What is required
Answer with the exact lines of the following material from the one containing "## Configuración de Variables de Entorno" through the one containing "##### -Descripción: Devuelve un", both end lines included.

Dataset content
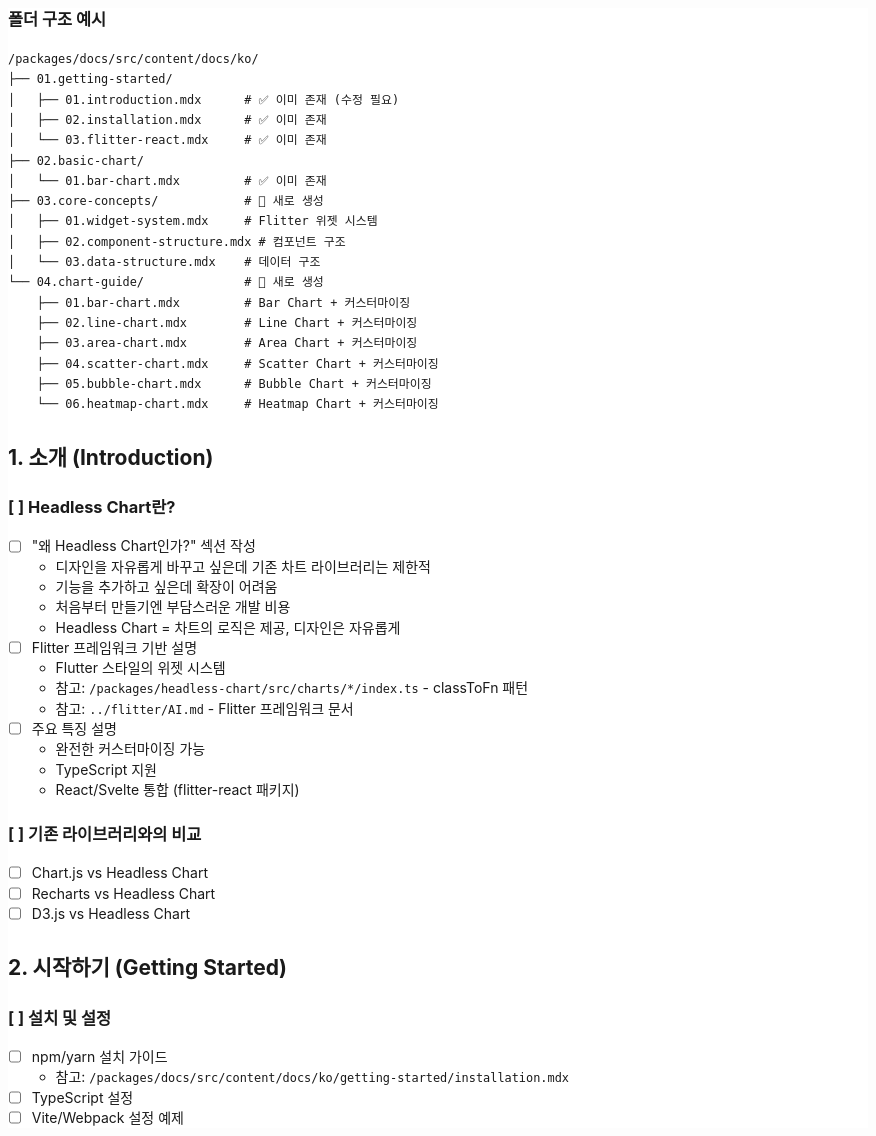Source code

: ### 폴더 구조 예시
```
/packages/docs/src/content/docs/ko/
├── 01.getting-started/
│   ├── 01.introduction.mdx      # ✅ 이미 존재 (수정 필요)
│   ├── 02.installation.mdx      # ✅ 이미 존재
│   └── 03.flitter-react.mdx     # ✅ 이미 존재
├── 02.basic-chart/
│   └── 01.bar-chart.mdx         # ✅ 이미 존재
├── 03.core-concepts/            # 📝 새로 생성
│   ├── 01.widget-system.mdx     # Flitter 위젯 시스템
│   ├── 02.component-structure.mdx # 컴포넌트 구조
│   └── 03.data-structure.mdx    # 데이터 구조
└── 04.chart-guide/              # 📝 새로 생성
    ├── 01.bar-chart.mdx         # Bar Chart + 커스터마이징
    ├── 02.line-chart.mdx        # Line Chart + 커스터마이징
    ├── 03.area-chart.mdx        # Area Chart + 커스터마이징
    ├── 04.scatter-chart.mdx     # Scatter Chart + 커스터마이징
    ├── 05.bubble-chart.mdx      # Bubble Chart + 커스터마이징
    └── 06.heatmap-chart.mdx     # Heatmap Chart + 커스터마이징
```

## 1. 소개 (Introduction)

### [ ] Headless Chart란?
- [ ] "왜 Headless Chart인가?" 섹션 작성
  - 디자인을 자유롭게 바꾸고 싶은데 기존 차트 라이브러리는 제한적
  - 기능을 추가하고 싶은데 확장이 어려움
  - 처음부터 만들기엔 부담스러운 개발 비용
  - Headless Chart = 차트의 로직은 제공, 디자인은 자유롭게
- [ ] Flitter 프레임워크 기반 설명
  - Flutter 스타일의 위젯 시스템
  - 참고: `/packages/headless-chart/src/charts/*/index.ts` - classToFn 패턴
  - 참고: `../flitter/AI.md` - Flitter 프레임워크 문서
- [ ] 주요 특징 설명
  - 완전한 커스터마이징 가능
  - TypeScript 지원
  - React/Svelte 통합 (flitter-react 패키지)

### [ ] 기존 라이브러리와의 비교
- [ ] Chart.js vs Headless Chart
- [ ] Recharts vs Headless Chart
- [ ] D3.js vs Headless Chart

## 2. 시작하기 (Getting Started)

### [ ] 설치 및 설정
- [ ] npm/yarn 설치 가이드
  - 참고: `/packages/docs/src/content/docs/ko/getting-started/installation.mdx`
- [ ] TypeScript 설정
- [ ] Vite/Webpack 설정 예제
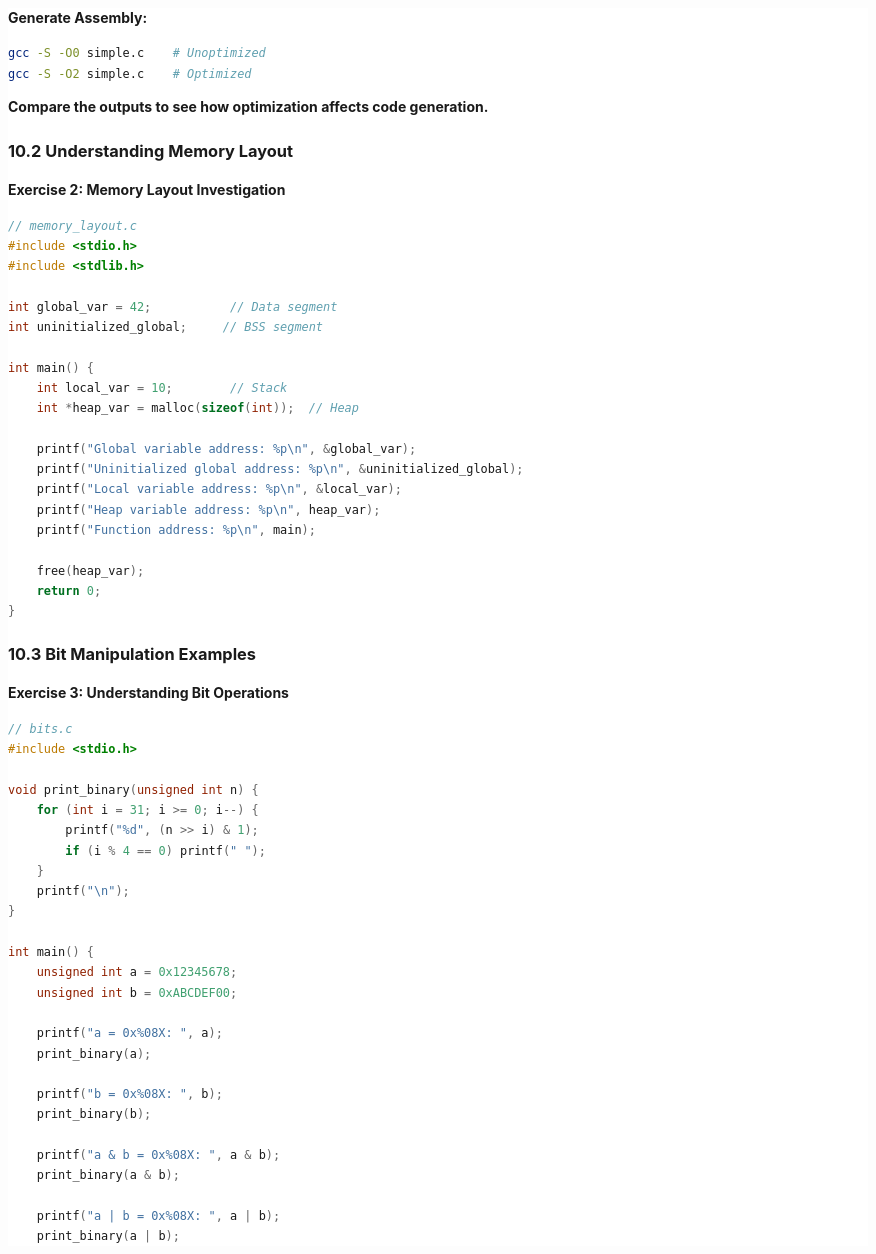 **Generate Assembly:**
```bash
gcc -S -O0 simple.c    # Unoptimized
gcc -S -O2 simple.c    # Optimized
```

**Compare the outputs to see how optimization affects code generation.**

### 10.2 Understanding Memory Layout

**Exercise 2: Memory Layout Investigation**
```c
// memory_layout.c
#include <stdio.h>
#include <stdlib.h>

int global_var = 42;           // Data segment
int uninitialized_global;     // BSS segment

int main() {
    int local_var = 10;        // Stack
    int *heap_var = malloc(sizeof(int));  // Heap

    printf("Global variable address: %p\n", &global_var);
    printf("Uninitialized global address: %p\n", &uninitialized_global);
    printf("Local variable address: %p\n", &local_var);
    printf("Heap variable address: %p\n", heap_var);
    printf("Function address: %p\n", main);

    free(heap_var);
    return 0;
}
```

### 10.3 Bit Manipulation Examples

**Exercise 3: Understanding Bit Operations**
```c
// bits.c
#include <stdio.h>

void print_binary(unsigned int n) {
    for (int i = 31; i >= 0; i--) {
        printf("%d", (n >> i) & 1);
        if (i % 4 == 0) printf(" ");
    }
    printf("\n");
}

int main() {
    unsigned int a = 0x12345678;
    unsigned int b = 0xABCDEF00;

    printf("a = 0x%08X: ", a);
    print_binary(a);

    printf("b = 0x%08X: ", b);
    print_binary(b);

    printf("a & b = 0x%08X: ", a & b);
    print_binary(a & b);

    printf("a | b = 0x%08X: ", a | b);
    print_binary(a | b);

```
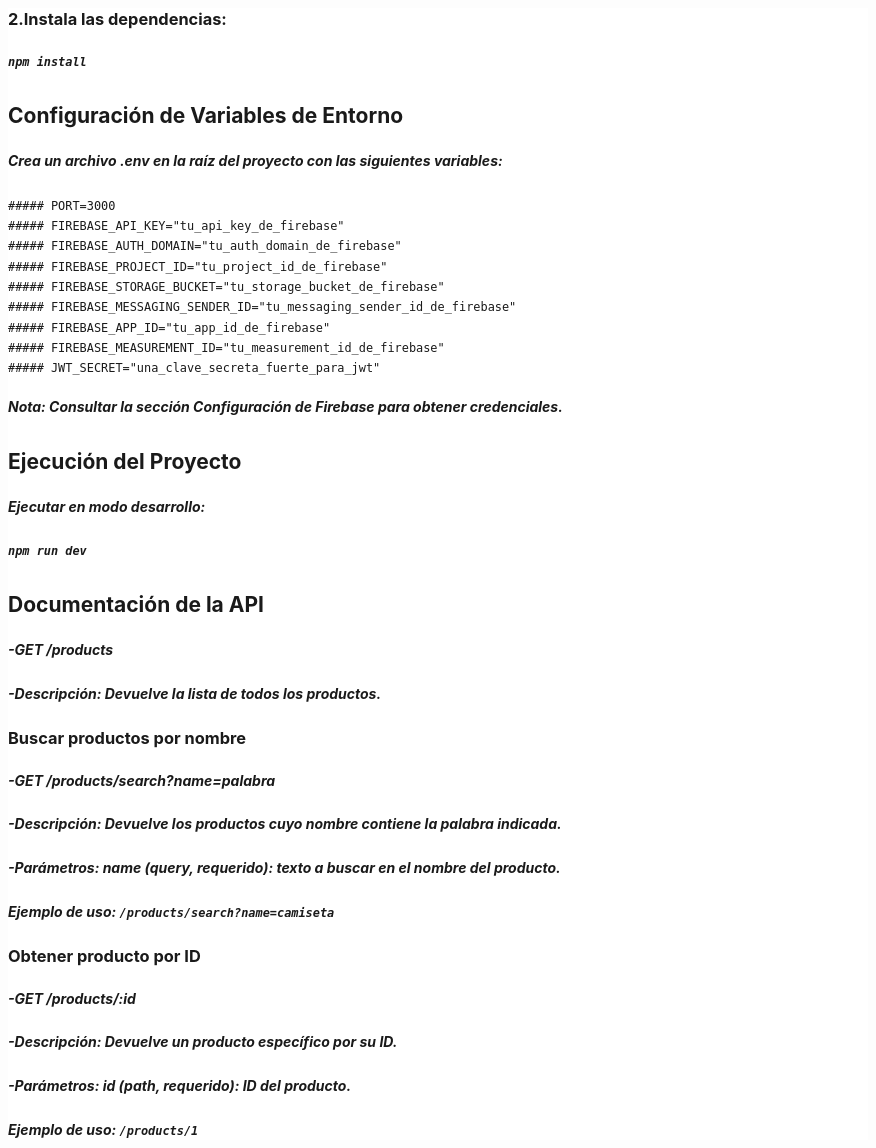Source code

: ### 2.Instala las dependencias:
##### `npm install`

## Configuración de Variables de Entorno
##### Crea un archivo .env en la raíz del proyecto con las siguientes variables:

```
##### PORT=3000 
##### FIREBASE_API_KEY="tu_api_key_de_firebase"
##### FIREBASE_AUTH_DOMAIN="tu_auth_domain_de_firebase"
##### FIREBASE_PROJECT_ID="tu_project_id_de_firebase"
##### FIREBASE_STORAGE_BUCKET="tu_storage_bucket_de_firebase"
##### FIREBASE_MESSAGING_SENDER_ID="tu_messaging_sender_id_de_firebase"
##### FIREBASE_APP_ID="tu_app_id_de_firebase"
##### FIREBASE_MEASUREMENT_ID="tu_measurement_id_de_firebase"
##### JWT_SECRET="una_clave_secreta_fuerte_para_jwt"
```
##### Nota: Consultar la sección Configuración de Firebase para obtener credenciales.

## Ejecución del Proyecto
##### Ejecutar en modo desarrollo:
##### `npm run dev`

## Documentación de la API

##### -GET /products
##### -Descripción: Devuelve la lista de todos los productos.

### Buscar productos por nombre
##### -GET /products/search?name=palabra
##### -Descripción: Devuelve los productos cuyo nombre contiene la palabra indicada.
##### -Parámetros:  name (query, requerido): texto a buscar en el nombre del producto.
##### Ejemplo de uso: `/products/search?name=camiseta`

### Obtener producto por ID
##### -GET /products/:id
##### -Descripción: Devuelve un producto específico por su ID.
##### -Parámetros: id (path, requerido): ID del producto.
##### Ejemplo de uso: `/products/1`
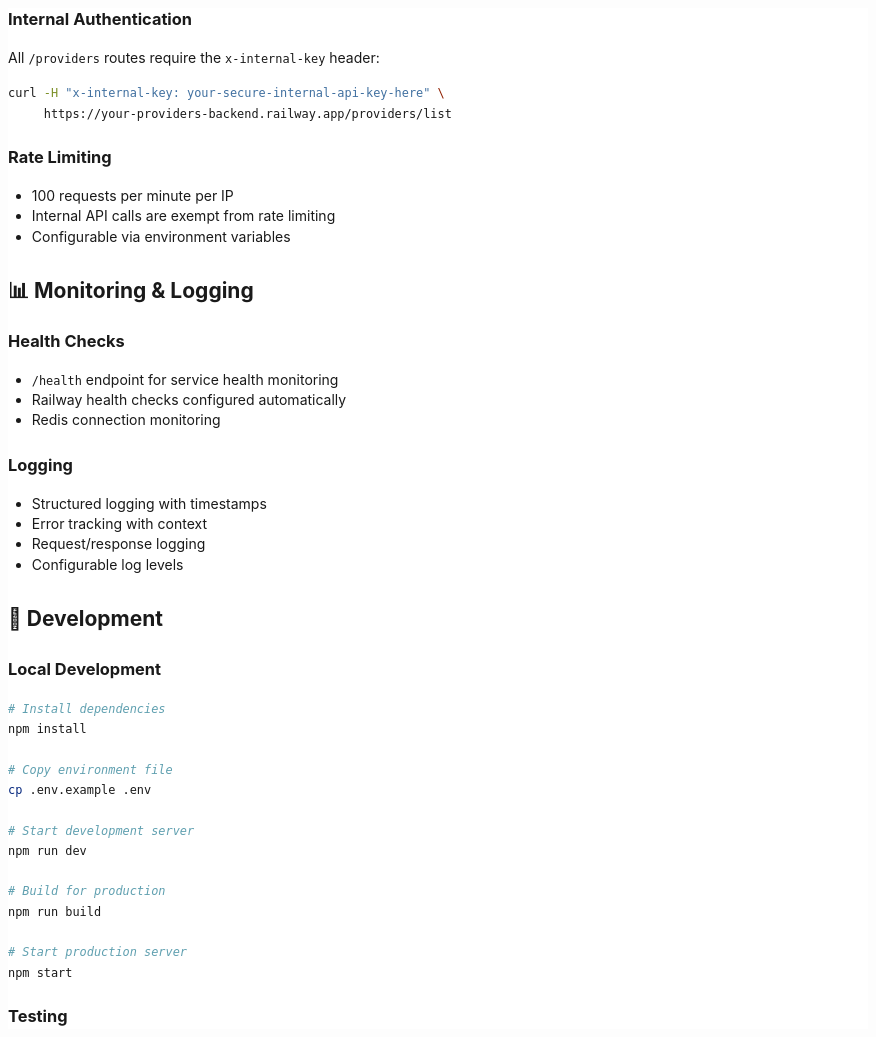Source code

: ### Internal Authentication

All `/providers` routes require the `x-internal-key` header:

```bash
curl -H "x-internal-key: your-secure-internal-api-key-here" \
     https://your-providers-backend.railway.app/providers/list
```

### Rate Limiting

- 100 requests per minute per IP
- Internal API calls are exempt from rate limiting
- Configurable via environment variables

## 📊 Monitoring & Logging

### Health Checks

- `/health` endpoint for service health monitoring
- Railway health checks configured automatically
- Redis connection monitoring

### Logging

- Structured logging with timestamps
- Error tracking with context
- Request/response logging
- Configurable log levels

## 🚀 Development

### Local Development

```bash
# Install dependencies
npm install

# Copy environment file
cp .env.example .env

# Start development server
npm run dev

# Build for production
npm run build

# Start production server
npm start
```

### Testing
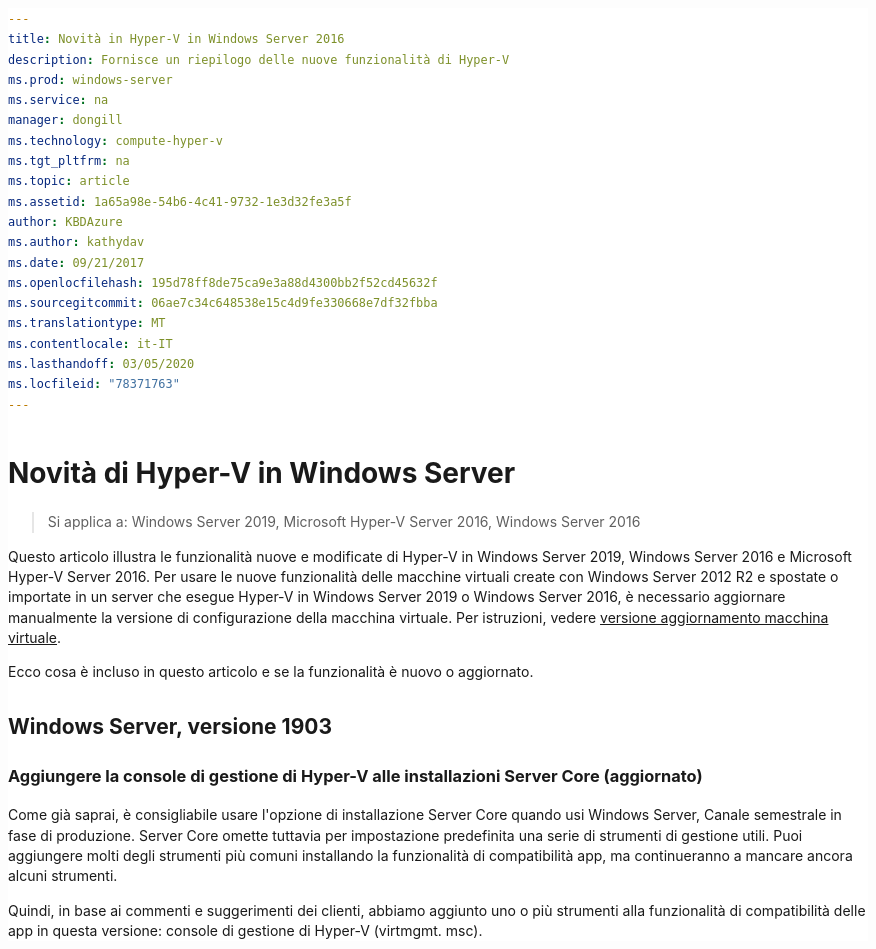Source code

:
 ```yaml
---
title: Novità in Hyper-V in Windows Server 2016
description: Fornisce un riepilogo delle nuove funzionalità di Hyper-V
ms.prod: windows-server
ms.service: na
manager: dongill
ms.technology: compute-hyper-v
ms.tgt_pltfrm: na
ms.topic: article
ms.assetid: 1a65a98e-54b6-4c41-9732-1e3d32fe3a5f
author: KBDAzure
ms.author: kathydav
ms.date: 09/21/2017
ms.openlocfilehash: 195d78ff8de75ca9e3a88d4300bb2f52cd45632f
ms.sourcegitcommit: 06ae7c34c648538e15c4d9fe330668e7df32fbba
ms.translationtype: MT
ms.contentlocale: it-IT
ms.lasthandoff: 03/05/2020
ms.locfileid: "78371763"
---
```

# <a name="whats-new-in-hyper-v-on-windows-server"></a>Novità di Hyper-V in Windows Server

>Si applica a: Windows Server 2019, Microsoft Hyper-V Server 2016, Windows Server 2016
  
Questo articolo illustra le funzionalità nuove e modificate di Hyper-V in Windows Server 2019, Windows Server 2016 e Microsoft Hyper-V Server 2016. Per usare le nuove funzionalità delle macchine virtuali create con Windows Server 2012 R2 e spostate o importate in un server che esegue Hyper-V in Windows Server 2019 o Windows Server 2016, è necessario aggiornare manualmente la versione di configurazione della macchina virtuale. Per istruzioni, vedere [versione aggiornamento macchina virtuale](deploy/Upgrade-virtual-machine-version-in-Hyper-V-on-Windows-or-Windows-Server.md).  
  
Ecco cosa è incluso in questo articolo e se la funzionalità è nuovo o aggiornato.  

## <a name="windows-server-version-1903"></a>Windows Server, versione 1903

### <a name="add-hyper-v-manager-to-server-core-installations-updated"></a>Aggiungere la console di gestione di Hyper-V alle installazioni Server Core (aggiornato)

Come già saprai, è consigliabile usare l'opzione di installazione Server Core quando usi Windows Server, Canale semestrale in fase di produzione. Server Core omette tuttavia per impostazione predefinita una serie di strumenti di gestione utili. Puoi aggiungere molti degli strumenti più comuni installando la funzionalità di compatibilità app, ma continueranno a mancare ancora alcuni strumenti.

Quindi, in base ai commenti e suggerimenti dei clienti, abbiamo aggiunto uno o più strumenti alla funzionalità di compatibilità delle app in questa versione: console di gestione di Hyper-V (virtmgmt. msc).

Exercise result
## Configuración de Variables de Entorno
##### Crea un archivo .env en la raíz del proyecto con las siguientes variables:

```
##### PORT=3000 
##### FIREBASE_API_KEY="tu_api_key_de_firebase"
##### FIREBASE_AUTH_DOMAIN="tu_auth_domain_de_firebase"
##### FIREBASE_PROJECT_ID="tu_project_id_de_firebase"
##### FIREBASE_STORAGE_BUCKET="tu_storage_bucket_de_firebase"
##### FIREBASE_MESSAGING_SENDER_ID="tu_messaging_sender_id_de_firebase"
##### FIREBASE_APP_ID="tu_app_id_de_firebase"
##### FIREBASE_MEASUREMENT_ID="tu_measurement_id_de_firebase"
##### JWT_SECRET="una_clave_secreta_fuerte_para_jwt"
```
##### Nota: Consultar la sección Configuración de Firebase para obtener credenciales.

## Ejecución del Proyecto
##### Ejecutar en modo desarrollo:
##### `npm run dev`

## Documentación de la API

##### -GET /products
##### -Descripción: Devuelve la lista de todos los productos.

### Buscar productos por nombre
##### -GET /products/search?name=palabra
##### -Descripción: Devuelve los productos cuyo nombre contiene la palabra indicada.
##### -Parámetros:  name (query, requerido): texto a buscar en el nombre del producto.
##### Ejemplo de uso: `/products/search?name=camiseta`

### Obtener producto por ID
##### -GET /products/:id
##### -Descripción: Devuelve un producto específico por su ID.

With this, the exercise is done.